Democrats defiant over Republican move to ban video on House floor
WASHINGTON — Democrats might defy a newly imposed ban on recording video from the floor of the House of Representatives, a rule change that Missouri Rep. Emanuel Cleaver charges is aimed at punishing lawmakers like himself for staging a gun control sit-in last year.
House Republicans voted on Tuesday to impose fines of $500 to $2,500 on any fellow lawmakers who record or broadcast video from the floor.
During the sit-in in June, Democratic members of Congress used their mobile devices to broadcast footage of the protest after Republicans turned off the C-SPAN cameras.
Cleaver, who participated in the sit-in, said his Republican colleagues clearly meant the video ban to be retaliatory.
“When people have such powerful numbers in the House and the Senate and the White House the temptation is always there to overreach and to say, ‘Let’s give it to ‘em,’” Cleaver said. “And I think we’ll find out, sooner rather than later, that can come back to bite.”

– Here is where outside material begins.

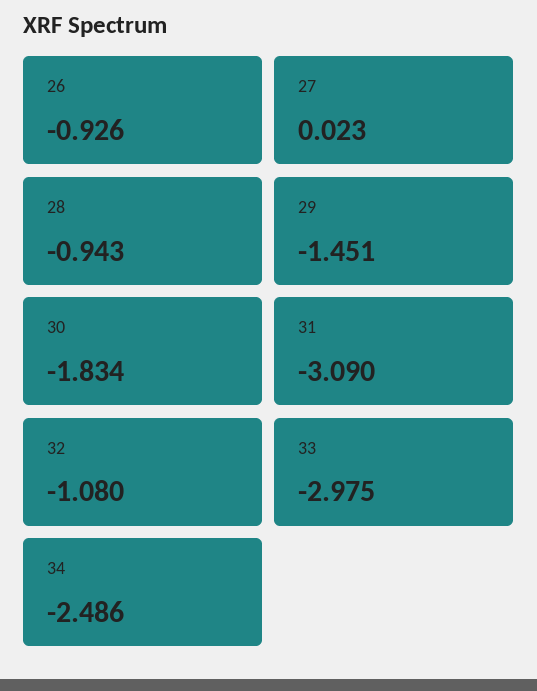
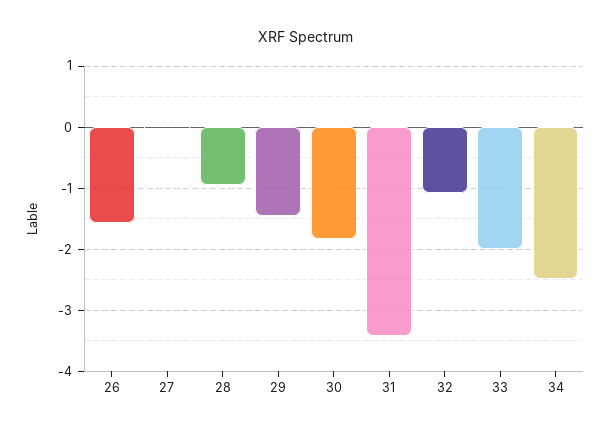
26: -0.926 -> -1.6
31: -3.09 -> -3.4
33: -2.975 -> -2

House Democrats, he said, aren’t necessarily going to obey the new rule. Many see it as a violation of lawmakers’ right to free expression.

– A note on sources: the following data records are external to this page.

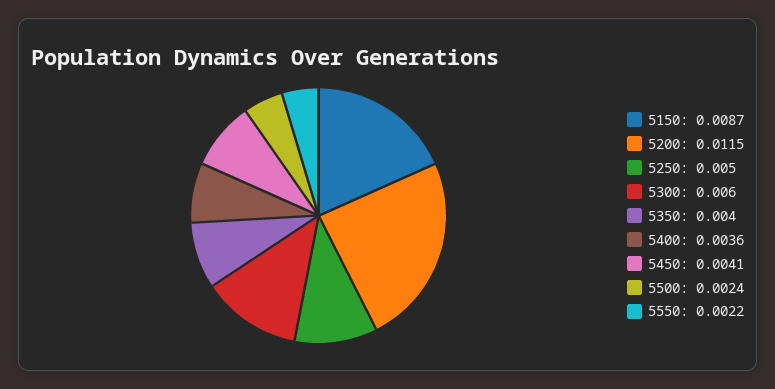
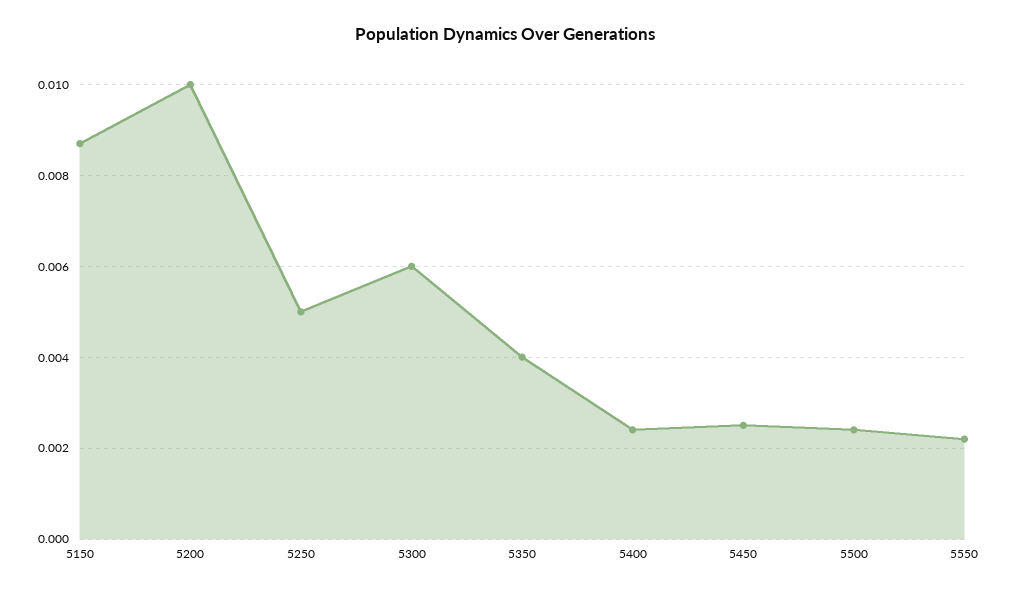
5200: 0.0115 -> 0.01
5400: 0.0036 -> 0.0025
5450: 0.0041 -> 0.0025

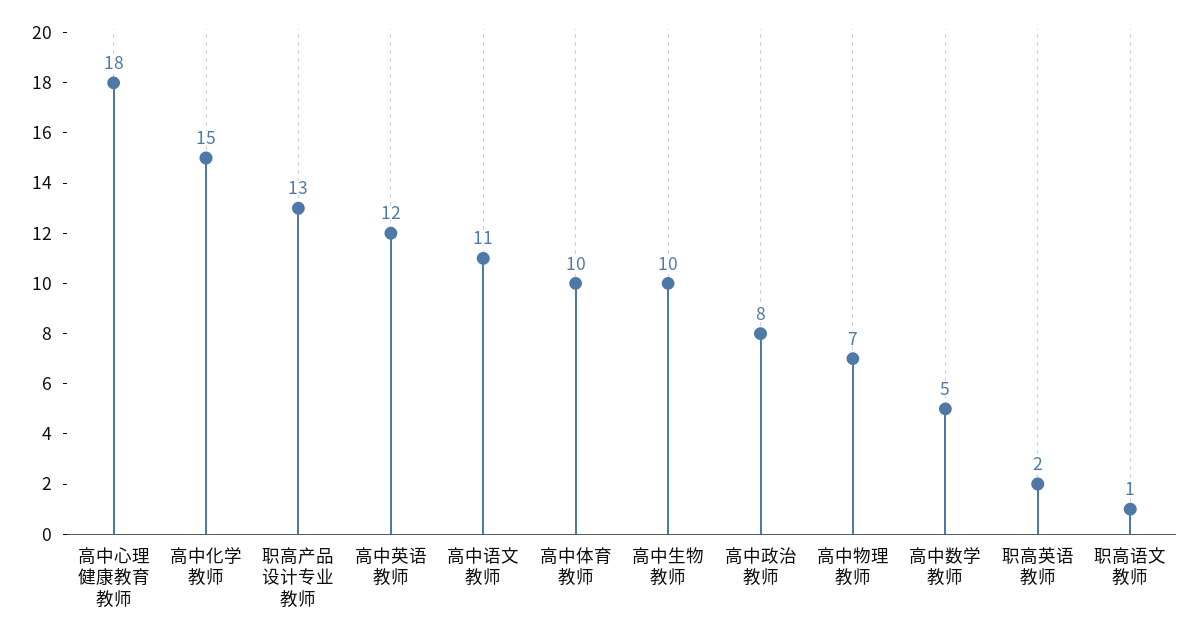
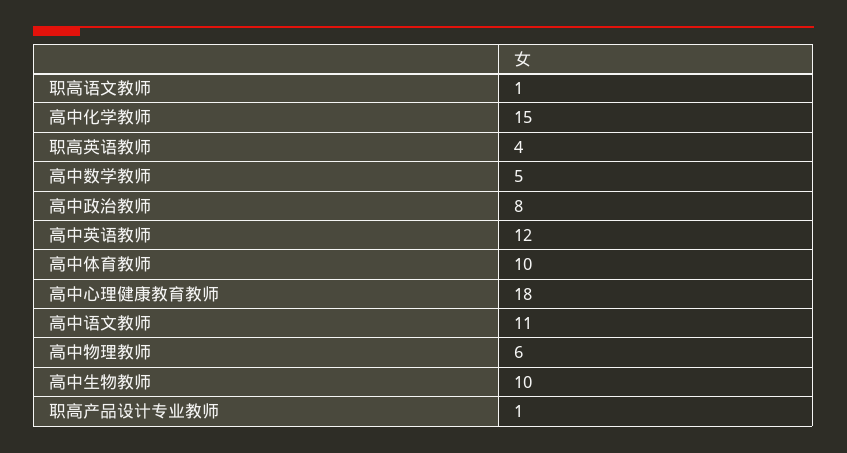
职高产品设计专业教师: 13 -> 1
高中物理教师: 7 -> 6
职高英语教师: 2 -> 4

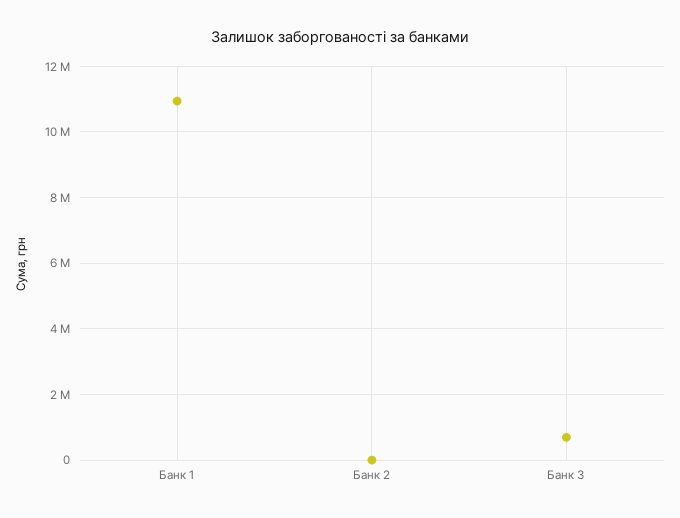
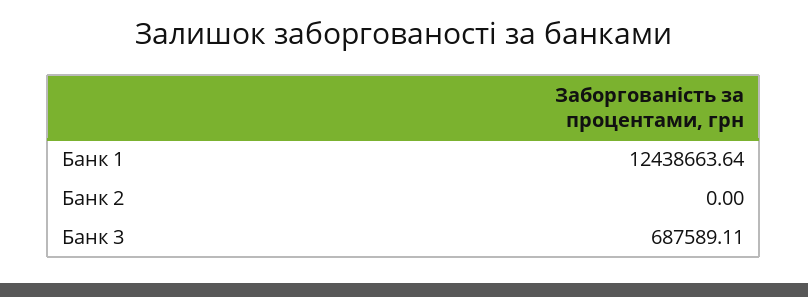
Банк 1: 11000000 -> 12438663.64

The minority party might bring civil disobedience tactics into play again in the new Congress “if an issue comes up that we believe in, and we believe we have the moral high ground,” Cleaver said.

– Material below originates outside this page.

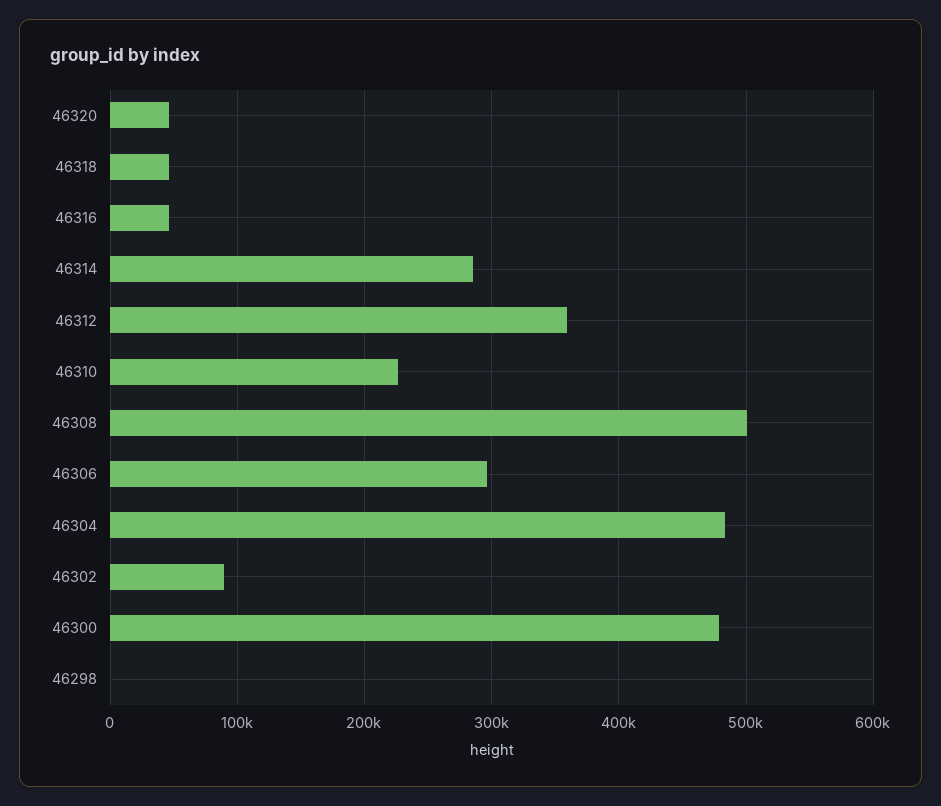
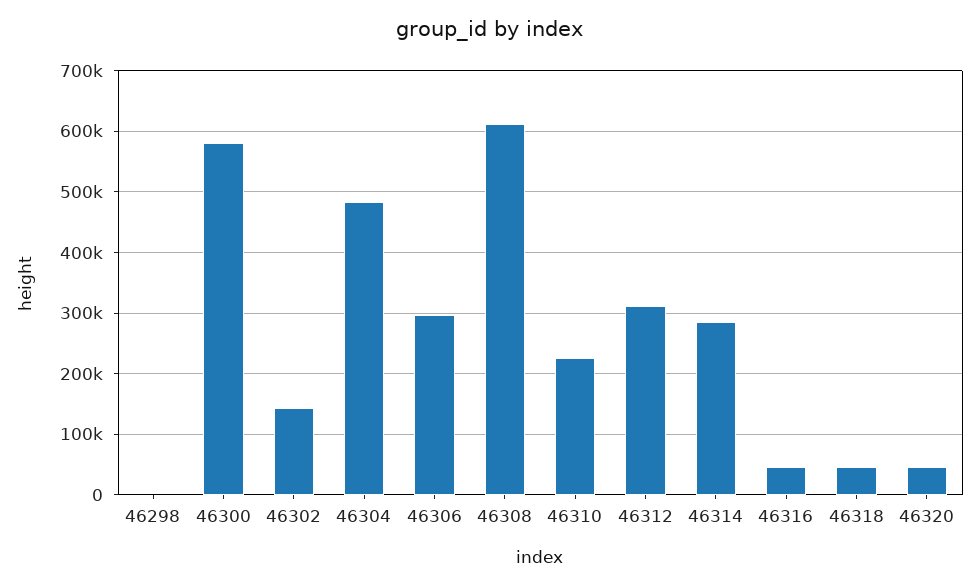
46312: 360000 -> 310000
46308: 500000 -> 610000
46302: 90000 -> 140000
46300: 480000 -> 580000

“You gotta remember the person who led us was (civil rights icon) John Lewis,” he said. “It was illegal for John Lewis to walk down the street. He has a plate in his head as a result of that, and he would still do it again.”
Lewis gave a defiant speech from the House floor on Tuesday to protest the new rule against recordings.
“I am not afraid,” said Lewis, a Democratic congressman from Georgia. “I’ve been fined before. Many of us have been fined before. In the ‘60s I was arrested, jailed 40 times, beaten, left bloody and unconscious on the march from Selma to Montgomery.”